**Reading text**.

------------------------------------------------------------------------

In the bottom panel you can see the view of the road from the dashboard of the car, with the lane highlighted and extending as far as the system is confident. On the left is an estimate of the car’s position in the lane and the road’s radius of curvature.
In the top left panel you can see an overhead view of the road, found by perspective warping the raw input video.
In the top center panel, you can see two things. The white blotches are pixels from the overhead video that the program thinks could be part of the lane line, mostly based on color. It then refine those pixels by finding tight clusterings of white pixels in different horizontal strips along the image. The red windows highlight these clusters and have no smoothing applied, so I call it the “raw” lane detections. We can expect the red windows to move around a lot and be inaccurate at times when there are more clusters of white pixels. Additionally, when no pixels are found along the search strip, the window is not displayed.
The top right panel shows the filtered lane windows, which takes into account the position of the raw lane detections (red windows) over time and gives us the most likely position of the lane given its history and our confidence in past measurements. This is done using Kalman filters in addition to rejecting outliers. When there is no raw window detected or don’t trust the detection, the corresponding green filtered window is “frozen” and its position is not changed. The software represent this by fading the color. If it stays frozen for too long, the window is dropped entirely and no longer displayed. The highlighted lane in the bottom panel of the video is found by applying a curve fit to the green filtered windows that are not dropped and then warping it back to the dashboard view.

Findings

Robust to noise

The clip below shows how even when the tracker selects a lot of incorrect pixels (the white pixel blotches seen in the center image) and the red raw lane detections are incorrect, the final filtered lane detection stays accurate. A.k.a., this system can keep a strong fix on the lane lines in spite of the noise caused by the tree’s shadow.

Robust to dropout

The next clip shows how the system is able to handle cases where the tracker doesn’t find any lane pixels, meaning some of the the red raw windows have nowhere to go. However, we do know where the lane used to be, so the tracker deals with this problem by keeping the green filtered windows in place for some number of frames. If the program wait too long, it gets rid of the window until there is a new measurement.

We also have the special case of dropout at the end of the line, when the program doesn’t see the lane pixels extend all the way to the top of the image. Without these pixels, it can’t select any windows, and without all of the windows it can’t be sure where the lane is along the entire length of the image. We don’t want to extrapolate, so the tracker only display the lane to the length of the shorter line. This is why the lane shrinks and grows in this clip as green filtered windows appear and disappear.

Technical breakdown

Alright, but what is really going on? No more handwaving; let’s dive into the details. If you want to read along with the code, check out the GitHub repository.

Getting an Overhead Perspective

We start off with a view from the dashboard of the car. While this is a familiar perspective, it would be far easier to work from above. Fortunately, we can do that by warping our perspective — something that OpenCV supports out of the box. But first, we need to undistort the images in order to remove any radial or tangential distortion caused by the lens.

Also, in order to keep my code organized, I combined all of the functions needed to deal with the camera into a single DashboardCamera class in find_lanes.py. Check it out if you’d like to see the code. I’m going to omit it here.

Calibration & Undistorting. Calibrating a camera is pretty much the same wherever you do it. You get a bunch of images of a chessboard, you use some OpenCV functions to find pixel locations of the corners on the chess board, and pair them with the known real-world positions of those corners. Pass those all to cv2.calibrateCamera() to get back the camera matrix and distortion coefficients, and then pass that, with your image of choice, to cv2.undistort() to undistort the image.

------------------------------------------------------------------------

**Work to complete**.
• 1. Answer these questions using the lane detection text:
(a) What do the red windows in the top center panel highlight?
(b) What causes the noise in the clip about robustness to noise?
(c) What does cv2.calibrateCamera() return?
• 2. Proceed with the lane detection text from its last sentence onward.

Keypoint text descriptions:
------------------------------------------------------------------------

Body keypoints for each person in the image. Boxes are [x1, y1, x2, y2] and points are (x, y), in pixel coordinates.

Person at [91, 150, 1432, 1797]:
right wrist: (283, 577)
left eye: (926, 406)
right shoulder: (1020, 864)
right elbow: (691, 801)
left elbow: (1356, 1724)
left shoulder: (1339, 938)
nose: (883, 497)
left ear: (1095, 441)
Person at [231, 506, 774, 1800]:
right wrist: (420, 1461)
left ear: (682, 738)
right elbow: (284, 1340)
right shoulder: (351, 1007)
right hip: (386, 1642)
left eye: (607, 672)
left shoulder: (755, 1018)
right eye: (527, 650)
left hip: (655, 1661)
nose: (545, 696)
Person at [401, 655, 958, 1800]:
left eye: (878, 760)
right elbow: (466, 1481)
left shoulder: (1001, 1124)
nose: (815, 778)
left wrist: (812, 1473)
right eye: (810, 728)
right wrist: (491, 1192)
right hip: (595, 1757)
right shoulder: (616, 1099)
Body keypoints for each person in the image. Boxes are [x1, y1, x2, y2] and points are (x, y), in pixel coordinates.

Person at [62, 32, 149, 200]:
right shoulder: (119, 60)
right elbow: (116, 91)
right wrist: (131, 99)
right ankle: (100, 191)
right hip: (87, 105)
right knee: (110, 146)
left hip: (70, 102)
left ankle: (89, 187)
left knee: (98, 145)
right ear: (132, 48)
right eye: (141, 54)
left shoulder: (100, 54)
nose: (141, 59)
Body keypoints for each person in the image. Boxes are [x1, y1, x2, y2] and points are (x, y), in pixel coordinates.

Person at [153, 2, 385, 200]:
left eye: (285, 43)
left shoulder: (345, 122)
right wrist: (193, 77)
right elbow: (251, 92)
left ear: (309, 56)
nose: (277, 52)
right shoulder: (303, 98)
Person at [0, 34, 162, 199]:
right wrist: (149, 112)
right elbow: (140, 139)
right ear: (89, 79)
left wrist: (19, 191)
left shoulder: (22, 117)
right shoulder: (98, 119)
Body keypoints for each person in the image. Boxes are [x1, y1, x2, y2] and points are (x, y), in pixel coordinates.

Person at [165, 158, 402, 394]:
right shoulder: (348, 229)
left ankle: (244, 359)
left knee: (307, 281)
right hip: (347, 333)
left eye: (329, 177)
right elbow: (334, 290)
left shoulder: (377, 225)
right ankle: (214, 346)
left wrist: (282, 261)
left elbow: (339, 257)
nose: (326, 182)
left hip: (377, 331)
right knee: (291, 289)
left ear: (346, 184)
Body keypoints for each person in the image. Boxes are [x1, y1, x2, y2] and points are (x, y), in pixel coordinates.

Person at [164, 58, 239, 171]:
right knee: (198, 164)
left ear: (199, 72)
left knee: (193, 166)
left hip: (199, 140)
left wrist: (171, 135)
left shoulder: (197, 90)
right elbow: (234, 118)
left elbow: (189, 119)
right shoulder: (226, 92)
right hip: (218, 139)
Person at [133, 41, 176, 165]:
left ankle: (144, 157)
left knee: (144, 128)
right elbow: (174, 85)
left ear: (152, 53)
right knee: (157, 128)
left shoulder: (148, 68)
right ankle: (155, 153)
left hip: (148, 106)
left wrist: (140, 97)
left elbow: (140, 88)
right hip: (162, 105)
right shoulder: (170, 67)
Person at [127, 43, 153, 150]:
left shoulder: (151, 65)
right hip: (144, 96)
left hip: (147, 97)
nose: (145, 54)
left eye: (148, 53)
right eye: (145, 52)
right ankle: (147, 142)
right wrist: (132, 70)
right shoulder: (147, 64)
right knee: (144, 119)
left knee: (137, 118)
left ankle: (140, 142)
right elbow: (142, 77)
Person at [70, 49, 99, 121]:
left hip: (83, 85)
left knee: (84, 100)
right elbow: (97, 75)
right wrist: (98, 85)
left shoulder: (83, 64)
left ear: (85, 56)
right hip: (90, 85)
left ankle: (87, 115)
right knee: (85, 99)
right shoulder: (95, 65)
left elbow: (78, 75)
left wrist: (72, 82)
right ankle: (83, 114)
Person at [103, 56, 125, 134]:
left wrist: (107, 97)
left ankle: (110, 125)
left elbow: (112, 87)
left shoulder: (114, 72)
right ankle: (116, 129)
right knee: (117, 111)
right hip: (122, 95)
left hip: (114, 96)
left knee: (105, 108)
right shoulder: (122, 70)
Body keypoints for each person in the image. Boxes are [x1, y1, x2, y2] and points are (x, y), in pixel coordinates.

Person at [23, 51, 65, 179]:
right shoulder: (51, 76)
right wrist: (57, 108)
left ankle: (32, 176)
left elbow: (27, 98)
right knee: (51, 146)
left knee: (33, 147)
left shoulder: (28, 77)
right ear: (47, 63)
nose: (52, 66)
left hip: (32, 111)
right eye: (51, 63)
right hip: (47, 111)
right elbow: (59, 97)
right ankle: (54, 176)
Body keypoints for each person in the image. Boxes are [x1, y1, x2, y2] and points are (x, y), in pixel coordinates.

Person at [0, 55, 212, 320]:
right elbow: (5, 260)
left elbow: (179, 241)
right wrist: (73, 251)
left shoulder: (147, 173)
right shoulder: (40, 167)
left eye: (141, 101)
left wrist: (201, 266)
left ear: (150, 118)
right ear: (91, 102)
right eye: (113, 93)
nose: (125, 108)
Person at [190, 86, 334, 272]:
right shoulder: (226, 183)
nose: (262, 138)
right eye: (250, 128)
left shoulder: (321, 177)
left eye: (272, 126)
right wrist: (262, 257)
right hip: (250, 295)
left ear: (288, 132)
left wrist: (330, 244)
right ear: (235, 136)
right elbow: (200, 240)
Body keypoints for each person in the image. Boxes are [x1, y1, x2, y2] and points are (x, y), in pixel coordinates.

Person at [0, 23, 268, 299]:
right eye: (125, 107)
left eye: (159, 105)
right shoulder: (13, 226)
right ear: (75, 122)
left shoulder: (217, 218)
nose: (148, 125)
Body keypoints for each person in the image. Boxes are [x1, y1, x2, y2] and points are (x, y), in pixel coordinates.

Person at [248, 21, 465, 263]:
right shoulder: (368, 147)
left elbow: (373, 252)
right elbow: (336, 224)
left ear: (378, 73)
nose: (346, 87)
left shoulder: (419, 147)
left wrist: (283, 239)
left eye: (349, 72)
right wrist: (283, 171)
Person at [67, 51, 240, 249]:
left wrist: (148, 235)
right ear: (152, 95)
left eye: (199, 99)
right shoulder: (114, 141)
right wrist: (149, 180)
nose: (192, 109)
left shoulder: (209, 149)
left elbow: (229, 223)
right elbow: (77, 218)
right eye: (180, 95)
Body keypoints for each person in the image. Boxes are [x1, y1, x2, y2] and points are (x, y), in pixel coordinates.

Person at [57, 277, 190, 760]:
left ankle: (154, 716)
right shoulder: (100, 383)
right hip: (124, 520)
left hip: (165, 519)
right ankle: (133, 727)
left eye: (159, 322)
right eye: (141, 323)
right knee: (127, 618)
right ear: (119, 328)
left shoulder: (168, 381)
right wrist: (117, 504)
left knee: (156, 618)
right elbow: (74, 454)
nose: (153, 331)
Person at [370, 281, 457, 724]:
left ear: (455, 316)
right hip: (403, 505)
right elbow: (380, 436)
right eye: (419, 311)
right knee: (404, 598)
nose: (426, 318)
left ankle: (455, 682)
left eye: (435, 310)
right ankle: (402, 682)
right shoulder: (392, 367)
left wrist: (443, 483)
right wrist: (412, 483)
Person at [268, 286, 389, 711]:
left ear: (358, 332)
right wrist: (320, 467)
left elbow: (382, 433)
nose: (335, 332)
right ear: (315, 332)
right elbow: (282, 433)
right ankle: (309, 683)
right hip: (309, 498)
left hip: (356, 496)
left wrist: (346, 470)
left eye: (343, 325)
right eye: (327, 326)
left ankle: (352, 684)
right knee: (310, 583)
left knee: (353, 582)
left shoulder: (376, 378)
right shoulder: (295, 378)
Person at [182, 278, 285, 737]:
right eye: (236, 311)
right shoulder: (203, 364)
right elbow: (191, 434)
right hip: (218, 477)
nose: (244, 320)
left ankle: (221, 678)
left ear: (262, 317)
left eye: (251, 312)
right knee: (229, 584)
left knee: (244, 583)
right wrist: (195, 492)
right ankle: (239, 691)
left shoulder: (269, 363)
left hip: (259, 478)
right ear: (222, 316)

------------------------------------------------------------------------

**Set of answers**.
• 1.
(a) Tight clusters of white pixels found in different horizontal strips along the image.
(b) The tree's shadow.
(c) The camera matrix and the distortion coefficients.

• 2.
Perspective Warping. Once you have an undistorted image, making it appear as if it is from a different perspective is even easier. With cv2.getPerspectiveTransform() you can select four points in the image you would like to warp to new positions. In this case, I want to warp the lane lines so that they are parallel (at least on straight roads), rather than leaning inwards towards the vanishing point. Selecting points from a straight section of highway, I defined a warp with cv2.warpPerspective() that would move the lanes so that the top and bottom of of the lines were aligned vertically. This transform can then be applied with cv2.warpPerspective().

Selecting Lane Line Pixels

Once we have an overhead image, the next step in the pipeline is to select pixels that we think are on the lane line. I decided to do this by:

Converting the image to another color space.
Selecting a specific color channel from that color space.
Normalizing the image using CLAHE (Contrast Limited Adaptive Histogram Equalization), which is particularly helpful because it normalizes different segments of the image separately, ensuring that there is strong local contrast and correction for shadows.
Creating a binary image of the lane pixels by only selecting for pixels above a certain intensity.

These steps are done once for each chosen color channel, the results of which are added into a single image. I call this final image the “score” image, as the intensity is highest where the color channels agree on lane pixel locations. To tune these parameters, I created a Jupyter notebook threshold_tests.ipynb that let me run the pixel scoring procedure on a series of test images.

After tuning, I chose to use the LAB B, HSV value, and HLS lightness channels as they seemed the best at finding either the yellow or white lane lines with as little noise as possible. The code for doing all of this is below:

[source]

One important thing to realize about this implementation is that pixels are chosen individually based on their intensities alone, regardless of the pixels or environment around them.

I did try a few different gradient based methods, which would introduce some local context, but decided they were not reliable enough. In the future I would probably use more advanced methods to select lane pixels or regions, such as neural networks. A covnet would be able to account for the context surrounding each pixel, would not require tuning color space, and would self optimize. Of course, there would be the extra work of setting up a dataset for training lane-lines vs not-lane-lines.

What is a lane line anyway?

Before going further, it is important think more about what we consider a lane line to be, what properties we can use to identify them, and the assumptions we are making.

From our pixel selection strategy, we’ve already decided that lane lines have a certain color or appearance that exists locally to every pixel that make it up. From our goals, we’ve also decided on a global property of a lane line — that it generally follows the shape of a 2nd order polynomial and that we would like to know exactly what that polynomial is. We also expect the curve to be primarily vertical, that the lanes never cross each other, and that the left lane starts left of center and the right lane starts to the right, all of which may seem obvious, but are still important.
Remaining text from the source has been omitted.